The government inadvertently encouraged land-grabbing by promising to formalize land ownership in former FARC territory as a part of the peace process, says Paulo Jose Murillo Sandoval, a Colombian researcher at Oregon State University. Everyone from local peasants to national ranching interests cleared areas in hopes of being grandfathered in as legal owners. “Buy some land super cheap, clear-cut it, put some coca and animals on it, and get some money. That’s the mechanism,” Mr. Sandoval said. Even Colombian national parks that were formerly under FARC control are being aggressively cleared, according to local researchers and Global Forest Watch.

The chaotic aftermath of a peace deal often encourages profiteers to rush in to clear forest and make money quickly, not knowing how long they’ll be allowed to stay. “If future access is uncertain, it incentivizes rapid and unsustainable exploitation of resources,” said Carla Staver, an assistant professor of ecology at Yale involved in the central Africa research. She says that governments need to establish clear land-tenure systems after conflicts end.

Some locals are taking postconflict rainforest protection into their own hands, but enforcement can be a struggle.

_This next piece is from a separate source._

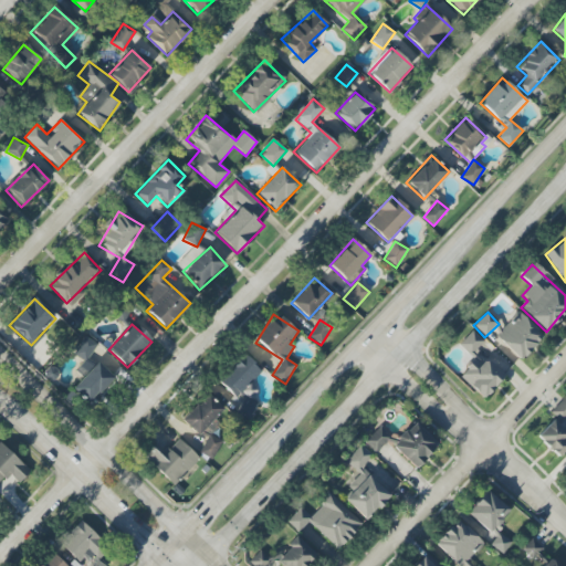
[(459,345),(470,355),(483,341),(472,331),(459,345)]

Since 2012, when a cease-fire was declared between the government of Myanmar and rebels of the Karen ethnic group, deforestation has proceeded at double the prior rate in the southeastern state where the Karen largely reside. Myanmar’s military has worked with companies to dramatically expand industrial agriculture, mining and road-building. In response, Karen conservationists officially established a 1.4 million-acre “peace park” for forest protection this past December. The park is now forming an elected governing council to try to prevent land grabs and is working with local authorities to provide farmland for war refugees away from protected zones.

In Indonesia’s Aceh province, locals had hoped for an orderly rebuilding process following the devastation of the tsunami that struck the area in 2004. In the aftermath, the insurgent Free Aceh Movement signed a peace deal with the Indonesian government, and many guerrillas took positions in local government. Conservationists recruited other former insurgents to patrol forests to fight poaching and illegal logging. “It was very effective because they really knew the forest and were experts at patrolling,” said Rudi Putra, an Indonesian biologist who took part in the effort. Initial funding came from international donors, he said.

But before long, major palm oil companies, which had abandoned the area because of the fighting, swept in and began clearing forest for plantations. Villagers impoverished by years of war saw the profits that could be made from palm oil and followed suit. The patrols weren’t enough to halt it, said Mr. Putra, especially because it was tolerated by local officials: “No one was afraid of opening land in the forest anymore.”